Marinho criticou a visão de que o governo recuou ao desistir de
enquadrar os trabalhadores de aplicativos na CLT (Consolidação das Leis
Trabalhistas). Afirmou que o presidente Lula havia feito um compromisso durante
a campanha eleitoral de 2022 de regulamentar essas atividades, mas que "em
nenhum momento dissemos que vai ser pela CLT ou não".

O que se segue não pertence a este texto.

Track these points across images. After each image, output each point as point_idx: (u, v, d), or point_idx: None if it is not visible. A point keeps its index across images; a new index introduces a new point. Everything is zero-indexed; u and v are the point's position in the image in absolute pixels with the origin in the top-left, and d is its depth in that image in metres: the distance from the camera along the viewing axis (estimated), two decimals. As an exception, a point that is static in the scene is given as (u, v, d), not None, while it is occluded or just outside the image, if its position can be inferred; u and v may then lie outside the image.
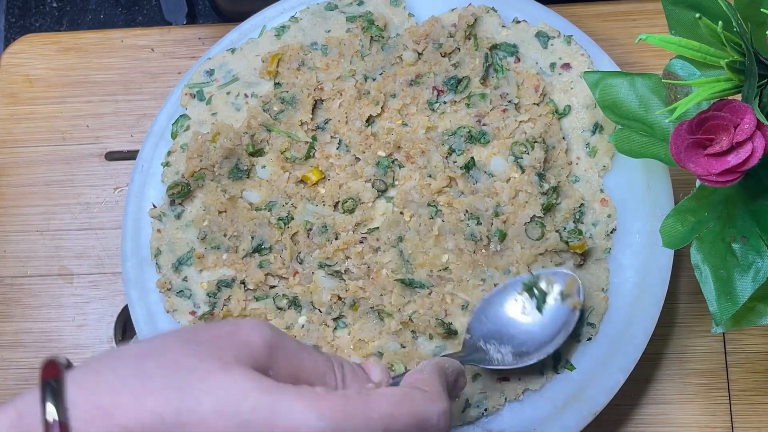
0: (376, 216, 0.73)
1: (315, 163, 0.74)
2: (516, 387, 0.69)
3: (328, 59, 0.76)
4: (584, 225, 0.72)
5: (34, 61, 0.87)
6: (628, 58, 0.82)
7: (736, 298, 0.58)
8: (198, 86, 0.78)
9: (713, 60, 0.56)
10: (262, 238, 0.72)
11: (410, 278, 0.70)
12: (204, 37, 0.86)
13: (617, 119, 0.66)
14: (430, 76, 0.74)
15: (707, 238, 0.59)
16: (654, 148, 0.64)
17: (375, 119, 0.75)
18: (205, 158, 0.74)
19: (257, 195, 0.74)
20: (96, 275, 0.81)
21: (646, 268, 0.70)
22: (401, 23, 0.78)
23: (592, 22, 0.82)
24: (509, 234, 0.70)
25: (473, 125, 0.73)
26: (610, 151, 0.73)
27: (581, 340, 0.70)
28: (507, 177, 0.72)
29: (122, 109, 0.85)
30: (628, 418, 0.74)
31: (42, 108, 0.86)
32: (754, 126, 0.53)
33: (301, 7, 0.80)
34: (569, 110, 0.74)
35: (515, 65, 0.75)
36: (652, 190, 0.72)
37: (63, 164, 0.84)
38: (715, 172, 0.54)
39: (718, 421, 0.73)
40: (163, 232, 0.74)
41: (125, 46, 0.87)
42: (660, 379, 0.74)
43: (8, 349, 0.80)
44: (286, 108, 0.75)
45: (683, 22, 0.61)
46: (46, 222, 0.83)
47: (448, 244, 0.70)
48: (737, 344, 0.75)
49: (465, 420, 0.68)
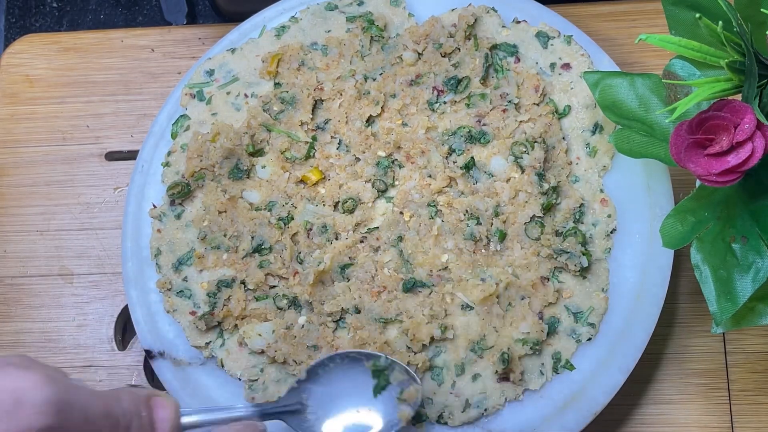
0: (376, 216, 0.73)
1: (315, 163, 0.74)
2: (516, 387, 0.69)
3: (328, 59, 0.76)
4: (584, 225, 0.72)
5: (34, 61, 0.87)
6: (628, 58, 0.82)
7: (736, 298, 0.58)
8: (198, 86, 0.78)
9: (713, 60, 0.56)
10: (262, 238, 0.72)
11: (410, 278, 0.70)
12: (204, 37, 0.86)
13: (617, 119, 0.66)
14: (430, 76, 0.75)
15: (707, 238, 0.59)
16: (654, 148, 0.64)
17: (375, 119, 0.75)
18: (205, 158, 0.74)
19: (257, 195, 0.74)
20: (96, 275, 0.81)
21: (646, 268, 0.70)
22: (401, 23, 0.78)
23: (592, 22, 0.82)
24: (509, 234, 0.70)
25: (473, 125, 0.73)
26: (610, 151, 0.73)
27: (581, 340, 0.70)
28: (507, 177, 0.72)
29: (122, 109, 0.85)
30: (628, 418, 0.74)
31: (42, 108, 0.86)
32: (754, 126, 0.53)
33: (301, 7, 0.80)
34: (569, 110, 0.74)
35: (515, 65, 0.75)
36: (652, 190, 0.72)
37: (63, 164, 0.84)
38: (715, 172, 0.54)
39: (718, 421, 0.73)
40: (163, 232, 0.75)
41: (125, 46, 0.87)
42: (660, 379, 0.74)
43: (8, 349, 0.79)
44: (286, 108, 0.75)
45: (683, 22, 0.61)
46: (46, 222, 0.83)
47: (448, 244, 0.70)
48: (737, 344, 0.75)
49: (465, 420, 0.68)
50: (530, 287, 0.69)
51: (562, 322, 0.70)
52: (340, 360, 0.65)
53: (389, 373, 0.65)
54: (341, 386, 0.65)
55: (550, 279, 0.70)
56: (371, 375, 0.65)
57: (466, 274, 0.70)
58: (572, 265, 0.69)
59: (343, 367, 0.65)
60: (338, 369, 0.65)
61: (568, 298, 0.70)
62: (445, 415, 0.68)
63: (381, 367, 0.65)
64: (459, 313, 0.70)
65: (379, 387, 0.64)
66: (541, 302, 0.69)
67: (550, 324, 0.69)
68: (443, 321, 0.69)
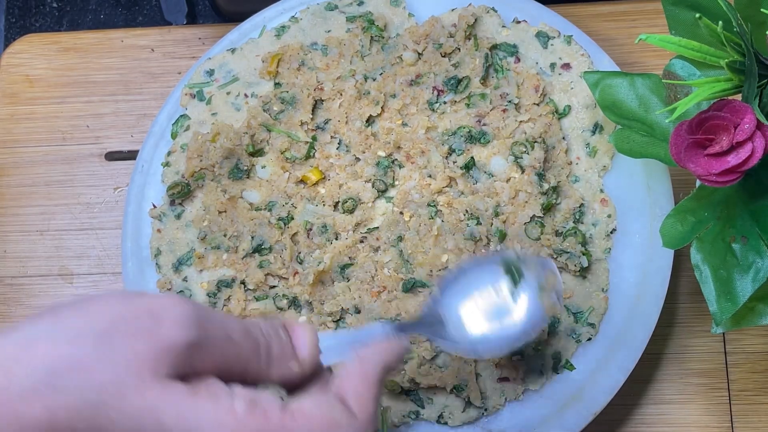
0: (376, 216, 0.73)
1: (315, 163, 0.74)
2: (516, 387, 0.69)
3: (328, 59, 0.76)
4: (584, 225, 0.72)
5: (34, 61, 0.87)
6: (628, 58, 0.82)
7: (736, 298, 0.58)
8: (198, 86, 0.78)
9: (713, 60, 0.56)
10: (262, 238, 0.72)
11: (410, 278, 0.70)
12: (204, 37, 0.86)
13: (617, 119, 0.66)
14: (430, 76, 0.75)
15: (707, 238, 0.59)
16: (654, 148, 0.64)
17: (375, 119, 0.75)
18: (205, 158, 0.74)
19: (257, 195, 0.74)
20: (96, 275, 0.81)
21: (646, 268, 0.70)
22: (401, 23, 0.78)
23: (592, 22, 0.82)
24: (509, 234, 0.70)
25: (473, 125, 0.73)
26: (610, 151, 0.73)
27: (581, 340, 0.70)
28: (507, 177, 0.72)
29: (122, 109, 0.85)
30: (628, 418, 0.74)
31: (42, 108, 0.86)
32: (754, 126, 0.53)
33: (301, 7, 0.80)
34: (569, 110, 0.74)
35: (515, 65, 0.75)
36: (652, 190, 0.72)
37: (63, 164, 0.84)
38: (715, 172, 0.54)
39: (718, 421, 0.73)
40: (163, 232, 0.75)
41: (125, 46, 0.87)
42: (660, 379, 0.74)
43: (8, 349, 0.79)
44: (286, 108, 0.75)
45: (683, 22, 0.61)
46: (46, 222, 0.83)
47: (448, 244, 0.70)
48: (737, 344, 0.75)
49: (465, 420, 0.68)
50: (530, 287, 0.69)
51: (562, 322, 0.70)
52: (470, 268, 0.61)
53: (521, 265, 0.60)
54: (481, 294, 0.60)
55: (550, 279, 0.70)
56: (504, 272, 0.60)
57: (466, 274, 0.70)
58: (572, 265, 0.69)
59: (475, 274, 0.60)
60: (471, 277, 0.60)
61: (568, 298, 0.70)
62: (445, 415, 0.68)
63: (512, 261, 0.60)
64: (459, 313, 0.70)
65: (514, 280, 0.60)
66: (541, 302, 0.69)
67: (550, 324, 0.69)
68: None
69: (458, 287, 0.60)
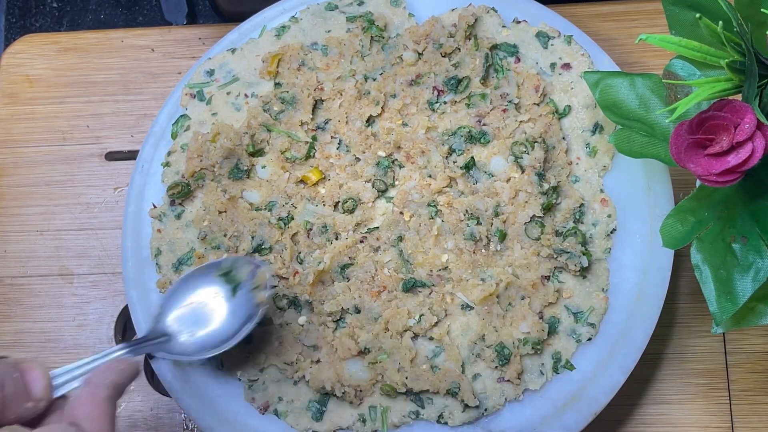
0: (376, 216, 0.73)
1: (315, 163, 0.74)
2: (516, 387, 0.69)
3: (328, 59, 0.76)
4: (584, 225, 0.72)
5: (34, 61, 0.87)
6: (628, 58, 0.82)
7: (736, 298, 0.58)
8: (198, 86, 0.78)
9: (713, 60, 0.56)
10: (262, 238, 0.72)
11: (410, 278, 0.70)
12: (204, 37, 0.86)
13: (617, 119, 0.66)
14: (430, 76, 0.74)
15: (707, 238, 0.59)
16: (654, 148, 0.64)
17: (375, 119, 0.75)
18: (205, 158, 0.74)
19: (257, 195, 0.74)
20: (96, 275, 0.81)
21: (646, 268, 0.70)
22: (401, 23, 0.78)
23: (592, 22, 0.82)
24: (509, 234, 0.70)
25: (473, 125, 0.73)
26: (610, 151, 0.73)
27: (581, 340, 0.70)
28: (507, 177, 0.72)
29: (122, 109, 0.85)
30: (628, 418, 0.74)
31: (42, 108, 0.86)
32: (754, 126, 0.53)
33: (301, 8, 0.80)
34: (569, 110, 0.74)
35: (515, 65, 0.75)
36: (652, 190, 0.72)
37: (63, 164, 0.84)
38: (715, 172, 0.54)
39: (718, 421, 0.73)
40: (163, 232, 0.75)
41: (125, 46, 0.87)
42: (660, 379, 0.74)
43: (8, 349, 0.79)
44: (286, 108, 0.75)
45: (683, 22, 0.61)
46: (46, 222, 0.83)
47: (448, 244, 0.70)
48: (737, 344, 0.75)
49: (465, 420, 0.68)
50: (530, 287, 0.69)
51: (562, 322, 0.70)
52: (190, 280, 0.66)
53: (235, 272, 0.67)
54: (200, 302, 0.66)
55: (550, 279, 0.70)
56: (222, 282, 0.66)
57: (466, 274, 0.70)
58: (572, 265, 0.69)
59: (195, 285, 0.66)
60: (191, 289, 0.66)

"Ocorre que é preciso construir um momento, observando o que está
acontecendo na economia e nas relações de trabalho e observar que era preciso
também um processo para essa regulamentação, um diálogo com as empresas,
trabalhadores e empresários", afirmou o ministro;
Marinho ainda acrescentou que o projeto de lei cria uma "categoria
diferenciada, autônomos com direito".
"[O que havia] era uma liberdade falsa, porque os trabalhadores
estavam sendo escravizados por longas jornadas e baixos salários", afirmou
O Brasil tinha em 2022 cerca de 780 mil pessoas que têm como trabalho
principal o transporte por meio de aplicativos, segundo o IBGE (Instituto
Brasileiro de Geografia e Estatística).
Lula, por sua vez, respondeu aos gritos dos militantes, que pediram
durante o evento uma linha de crédito para a compra e manutenção dos
automóveis.
"Eu acho que daqui a pouco a gente vai ter que pensar como a gente
vai fazer, [se é] discutir com os bancos, como é que a gente vai fazer para
[... ] ter uma linha de financiamento para vocês trocarem o carro, porque o
passageiro também não gosta de carro velho", afirmou o presidente, sem dar
detalhes.
TRABALHO AOS DOMINGOS
Lula também comentou a polêmica envolvendo o trabalho aos domingos para
as atividades de comércio. Disse que o seu governo não é contra a
possibilidade, mas defendeu um "tratamento diferenciado" para que
esses trabalhadores não precisem passar todos os sábados e domingos longe de
seus familiares.
O presidente também afirmou que já comprou "várias brigas"
para que os comerciários "não fossem transformados em escravos outra vez.
"Não sou contra o trabalhador do comércio trabalhar de domingo, até
porque sei que muita gente, muito deputado que está aqui, muito senador da
República, muita gente só pode ir fazer compra no fim de semana, ou depois das
19h, 20h. Tem gente que não pode ir de dia", afirmou.
Lula então citou o caso de um de seus filhos, que ele contou que ficava
ocupado com games a maior parte do dia e saia para fazer suas compras à noite.